DATA FOR THIS EXERCISE ->
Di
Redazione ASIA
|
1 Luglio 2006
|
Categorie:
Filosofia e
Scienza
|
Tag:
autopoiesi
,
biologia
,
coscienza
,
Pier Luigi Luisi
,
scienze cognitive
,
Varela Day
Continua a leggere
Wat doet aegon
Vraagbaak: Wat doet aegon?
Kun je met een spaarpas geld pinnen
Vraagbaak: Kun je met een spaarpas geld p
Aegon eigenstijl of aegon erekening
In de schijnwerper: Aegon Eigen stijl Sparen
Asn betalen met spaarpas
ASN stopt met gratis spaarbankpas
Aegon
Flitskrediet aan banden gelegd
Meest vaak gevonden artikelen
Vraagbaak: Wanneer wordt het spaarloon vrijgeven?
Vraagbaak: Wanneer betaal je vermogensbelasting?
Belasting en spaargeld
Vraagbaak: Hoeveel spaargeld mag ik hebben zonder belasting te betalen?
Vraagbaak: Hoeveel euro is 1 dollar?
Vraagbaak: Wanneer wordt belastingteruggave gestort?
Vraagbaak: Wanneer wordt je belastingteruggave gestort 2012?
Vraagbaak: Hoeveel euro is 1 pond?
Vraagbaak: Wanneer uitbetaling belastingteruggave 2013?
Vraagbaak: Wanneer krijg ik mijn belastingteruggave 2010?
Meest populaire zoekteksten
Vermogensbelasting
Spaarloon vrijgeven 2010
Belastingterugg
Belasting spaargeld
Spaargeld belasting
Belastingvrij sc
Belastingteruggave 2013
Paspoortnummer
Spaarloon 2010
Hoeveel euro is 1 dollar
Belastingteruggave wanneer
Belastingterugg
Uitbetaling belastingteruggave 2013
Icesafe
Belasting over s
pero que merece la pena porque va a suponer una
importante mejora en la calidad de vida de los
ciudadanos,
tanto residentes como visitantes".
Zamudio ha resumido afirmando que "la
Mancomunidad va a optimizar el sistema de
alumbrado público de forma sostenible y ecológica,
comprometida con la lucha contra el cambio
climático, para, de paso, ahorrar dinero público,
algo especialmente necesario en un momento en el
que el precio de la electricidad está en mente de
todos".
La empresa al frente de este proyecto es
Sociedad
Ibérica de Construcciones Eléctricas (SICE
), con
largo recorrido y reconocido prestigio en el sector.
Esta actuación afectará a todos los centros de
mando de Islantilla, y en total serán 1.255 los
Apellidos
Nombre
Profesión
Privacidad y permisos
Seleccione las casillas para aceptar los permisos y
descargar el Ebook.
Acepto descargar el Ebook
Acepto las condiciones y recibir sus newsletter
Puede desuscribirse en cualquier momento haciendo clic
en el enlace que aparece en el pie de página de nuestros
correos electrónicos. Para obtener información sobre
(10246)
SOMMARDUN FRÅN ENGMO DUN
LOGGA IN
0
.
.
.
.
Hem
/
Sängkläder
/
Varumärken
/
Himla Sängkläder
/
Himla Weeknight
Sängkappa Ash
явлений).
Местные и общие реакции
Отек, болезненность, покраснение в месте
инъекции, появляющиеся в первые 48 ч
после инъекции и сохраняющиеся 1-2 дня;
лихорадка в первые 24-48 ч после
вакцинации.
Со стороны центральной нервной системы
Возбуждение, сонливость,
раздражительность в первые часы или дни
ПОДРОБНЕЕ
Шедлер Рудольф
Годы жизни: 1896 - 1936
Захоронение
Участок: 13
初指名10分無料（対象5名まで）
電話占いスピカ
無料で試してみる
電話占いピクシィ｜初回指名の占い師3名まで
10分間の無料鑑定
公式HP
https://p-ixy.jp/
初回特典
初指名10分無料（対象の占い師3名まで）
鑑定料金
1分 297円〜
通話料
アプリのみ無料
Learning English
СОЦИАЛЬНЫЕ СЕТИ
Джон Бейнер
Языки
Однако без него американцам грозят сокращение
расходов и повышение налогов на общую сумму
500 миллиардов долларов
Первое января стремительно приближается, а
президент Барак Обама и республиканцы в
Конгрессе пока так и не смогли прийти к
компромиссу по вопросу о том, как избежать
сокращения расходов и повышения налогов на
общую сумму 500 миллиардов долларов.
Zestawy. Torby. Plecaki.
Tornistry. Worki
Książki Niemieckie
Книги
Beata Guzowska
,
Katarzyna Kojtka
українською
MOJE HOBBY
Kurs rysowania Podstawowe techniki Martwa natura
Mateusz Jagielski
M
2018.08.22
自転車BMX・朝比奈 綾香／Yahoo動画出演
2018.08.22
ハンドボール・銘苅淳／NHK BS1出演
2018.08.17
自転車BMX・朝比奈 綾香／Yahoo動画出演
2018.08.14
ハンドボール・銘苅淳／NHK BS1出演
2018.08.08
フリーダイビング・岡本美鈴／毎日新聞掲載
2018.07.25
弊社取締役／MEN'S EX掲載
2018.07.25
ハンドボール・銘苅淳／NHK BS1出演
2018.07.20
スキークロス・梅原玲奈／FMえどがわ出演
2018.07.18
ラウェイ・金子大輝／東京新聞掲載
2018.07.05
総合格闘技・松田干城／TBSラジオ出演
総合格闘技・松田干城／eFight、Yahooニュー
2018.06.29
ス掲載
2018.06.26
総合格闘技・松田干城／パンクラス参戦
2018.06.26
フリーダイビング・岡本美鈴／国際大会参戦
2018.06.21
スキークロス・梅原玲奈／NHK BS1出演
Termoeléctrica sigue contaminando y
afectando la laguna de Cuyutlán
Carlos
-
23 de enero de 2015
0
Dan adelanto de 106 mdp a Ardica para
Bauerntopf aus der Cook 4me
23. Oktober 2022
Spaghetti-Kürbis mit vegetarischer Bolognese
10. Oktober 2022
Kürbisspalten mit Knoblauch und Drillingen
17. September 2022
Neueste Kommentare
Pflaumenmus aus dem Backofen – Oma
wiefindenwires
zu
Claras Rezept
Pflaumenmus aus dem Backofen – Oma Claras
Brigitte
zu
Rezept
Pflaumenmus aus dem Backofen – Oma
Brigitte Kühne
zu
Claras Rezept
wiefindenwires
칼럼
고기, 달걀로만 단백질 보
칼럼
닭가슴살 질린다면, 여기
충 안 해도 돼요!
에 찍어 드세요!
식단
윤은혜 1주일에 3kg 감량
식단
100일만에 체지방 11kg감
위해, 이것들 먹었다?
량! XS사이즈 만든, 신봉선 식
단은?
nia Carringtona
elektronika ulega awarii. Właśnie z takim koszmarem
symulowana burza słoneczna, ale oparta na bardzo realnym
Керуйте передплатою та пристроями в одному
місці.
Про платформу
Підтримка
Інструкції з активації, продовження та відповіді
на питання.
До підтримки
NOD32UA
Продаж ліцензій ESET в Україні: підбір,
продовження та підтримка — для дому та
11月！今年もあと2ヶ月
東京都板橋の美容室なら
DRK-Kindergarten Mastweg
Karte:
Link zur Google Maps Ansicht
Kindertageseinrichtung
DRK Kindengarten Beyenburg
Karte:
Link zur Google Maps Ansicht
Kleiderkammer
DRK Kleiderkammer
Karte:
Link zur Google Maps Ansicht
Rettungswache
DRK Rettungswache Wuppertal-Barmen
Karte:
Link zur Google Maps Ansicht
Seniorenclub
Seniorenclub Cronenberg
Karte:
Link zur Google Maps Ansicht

WHAT YOU HAVE TO DO -> Please edit all of the data above, replacing "Vraagbaak" with "Vragenrubriek" and leaving everything else unchanged.

SOLUTION TO THE EXERCISE ->
Di
Redazione ASIA
|
1 Luglio 2006
|
Categorie:
Filosofia e
Scienza
|
Tag:
autopoiesi
,
biologia
,
coscienza
,
Pier Luigi Luisi
,
scienze cognitive
,
Varela Day
Continua a leggere
Wat doet aegon
Vragenrubriek: Wat doet aegon?
Kun je met een spaarpas geld pinnen
Vragenrubriek: Kun je met een spaarpas geld p
Aegon eigenstijl of aegon erekening
In de schijnwerper: Aegon Eigen stijl Sparen
Asn betalen met spaarpas
ASN stopt met gratis spaarbankpas
Aegon
Flitskrediet aan banden gelegd
Meest vaak gevonden artikelen
Vragenrubriek: Wanneer wordt het spaarloon vrijgeven?
Vragenrubriek: Wanneer betaal je vermogensbelasting?
Belasting en spaargeld
Vragenrubriek: Hoeveel spaargeld mag ik hebben zonder belasting te betalen?
Vragenrubriek: Hoeveel euro is 1 dollar?
Vragenrubriek: Wanneer wordt belastingteruggave gestort?
Vragenrubriek: Wanneer wordt je belastingteruggave gestort 2012?
Vragenrubriek: Hoeveel euro is 1 pond?
Vragenrubriek: Wanneer uitbetaling belastingteruggave 2013?
Vragenrubriek: Wanneer krijg ik mijn belastingteruggave 2010?
Meest populaire zoekteksten
Vermogensbelasting
Spaarloon vrijgeven 2010
Belastingterugg
Belasting spaargeld
Spaargeld belasting
Belastingvrij sc
Belastingteruggave 2013
Paspoortnummer
Spaarloon 2010
Hoeveel euro is 1 dollar
Belastingteruggave wanneer
Belastingterugg
Uitbetaling belastingteruggave 2013
Icesafe
Belasting over s
pero que merece la pena porque va a suponer una
importante mejora en la calidad de vida de los
ciudadanos,
tanto residentes como visitantes".
Zamudio ha resumido afirmando que "la
Mancomunidad va a optimizar el sistema de
alumbrado público de forma sostenible y ecológica,
comprometida con la lucha contra el cambio
climático, para, de paso, ahorrar dinero público,
algo especialmente necesario en un momento en el
que el precio de la electricidad está en mente de
todos".
La empresa al frente de este proyecto es
Sociedad
Ibérica de Construcciones Eléctricas (SICE
), con
largo recorrido y reconocido prestigio en el sector.
Esta actuación afectará a todos los centros de
mando de Islantilla, y en total serán 1.255 los
Apellidos
Nombre
Profesión
Privacidad y permisos
Seleccione las casillas para aceptar los permisos y
descargar el Ebook.
Acepto descargar el Ebook
Acepto las condiciones y recibir sus newsletter
Puede desuscribirse en cualquier momento haciendo clic
en el enlace que aparece en el pie de página de nuestros
correos electrónicos. Para obtener información sobre
(10246)
SOMMARDUN FRÅN ENGMO DUN
LOGGA IN
0
.
.
.
.
Hem
/
Sängkläder
/
Varumärken
/
Himla Sängkläder
/
Himla Weeknight
Sängkappa Ash
явлений).
Местные и общие реакции
Отек, болезненность, покраснение в месте
инъекции, появляющиеся в первые 48 ч
после инъекции и сохраняющиеся 1-2 дня;
лихорадка в первые 24-48 ч после
вакцинации.
Со стороны центральной нервной системы
Возбуждение, сонливость,
раздражительность в первые часы или дни
ПОДРОБНЕЕ
Шедлер Рудольф
Годы жизни: 1896 - 1936
Захоронение
Участок: 13
初指名10分無料（対象5名まで）
電話占いスピカ
無料で試してみる
電話占いピクシィ｜初回指名の占い師3名まで
10分間の無料鑑定
公式HP
https://p-ixy.jp/
初回特典
初指名10分無料（対象の占い師3名まで）
鑑定料金
1分 297円〜
通話料
アプリのみ無料
Learning English
СОЦИАЛЬНЫЕ СЕТИ
Джон Бейнер
Языки
Однако без него американцам грозят сокращение
расходов и повышение налогов на общую сумму
500 миллиардов долларов
Первое января стремительно приближается, а
президент Барак Обама и республиканцы в
Конгрессе пока так и не смогли прийти к
компромиссу по вопросу о том, как избежать
сокращения расходов и повышения налогов на
общую сумму 500 миллиардов долларов.
Zestawy. Torby. Plecaki.
Tornistry. Worki
Książki Niemieckie
Книги
Beata Guzowska
,
Katarzyna Kojtka
українською
MOJE HOBBY
Kurs rysowania Podstawowe techniki Martwa natura
Mateusz Jagielski
M
2018.08.22
自転車BMX・朝比奈 綾香／Yahoo動画出演
2018.08.22
ハンドボール・銘苅淳／NHK BS1出演
2018.08.17
自転車BMX・朝比奈 綾香／Yahoo動画出演
2018.08.14
ハンドボール・銘苅淳／NHK BS1出演
2018.08.08
フリーダイビング・岡本美鈴／毎日新聞掲載
2018.07.25
弊社取締役／MEN'S EX掲載
2018.07.25
ハンドボール・銘苅淳／NHK BS1出演
2018.07.20
スキークロス・梅原玲奈／FMえどがわ出演
2018.07.18
ラウェイ・金子大輝／東京新聞掲載
2018.07.05
総合格闘技・松田干城／TBSラジオ出演
総合格闘技・松田干城／eFight、Yahooニュー
2018.06.29
ス掲載
2018.06.26
総合格闘技・松田干城／パンクラス参戦
2018.06.26
フリーダイビング・岡本美鈴／国際大会参戦
2018.06.21
スキークロス・梅原玲奈／NHK BS1出演
Termoeléctrica sigue contaminando y
afectando la laguna de Cuyutlán
Carlos
-
23 de enero de 2015
0
Dan adelanto de 106 mdp a Ardica para
Bauerntopf aus der Cook 4me
23. Oktober 2022
Spaghetti-Kürbis mit vegetarischer Bolognese
10. Oktober 2022
Kürbisspalten mit Knoblauch und Drillingen
17. September 2022
Neueste Kommentare
Pflaumenmus aus dem Backofen – Oma
wiefindenwires
zu
Claras Rezept
Pflaumenmus aus dem Backofen – Oma Claras
Brigitte
zu
Rezept
Pflaumenmus aus dem Backofen – Oma
Brigitte Kühne
zu
Claras Rezept
wiefindenwires
칼럼
고기, 달걀로만 단백질 보
칼럼
닭가슴살 질린다면, 여기
충 안 해도 돼요!
에 찍어 드세요!
식단
윤은혜 1주일에 3kg 감량
식단
100일만에 체지방 11kg감
위해, 이것들 먹었다?
량! XS사이즈 만든, 신봉선 식
단은?
nia Carringtona
elektronika ulega awarii. Właśnie z takim koszmarem
symulowana burza słoneczna, ale oparta na bardzo realnym
Керуйте передплатою та пристроями в одному
місці.
Про платформу
Підтримка
Інструкції з активації, продовження та відповіді
на питання.
До підтримки
NOD32UA
Продаж ліцензій ESET в Україні: підбір,
продовження та підтримка — для дому та
11月！今年もあと2ヶ月
東京都板橋の美容室なら
DRK-Kindergarten Mastweg
Karte:
Link zur Google Maps Ansicht
Kindertageseinrichtung
DRK Kindengarten Beyenburg
Karte:
Link zur Google Maps Ansicht
Kleiderkammer
DRK Kleiderkammer
Karte:
Link zur Google Maps Ansicht
Rettungswache
DRK Rettungswache Wuppertal-Barmen
Karte:
Link zur Google Maps Ansicht
Seniorenclub
Seniorenclub Cronenberg
Karte:
Link zur Google Maps Ansicht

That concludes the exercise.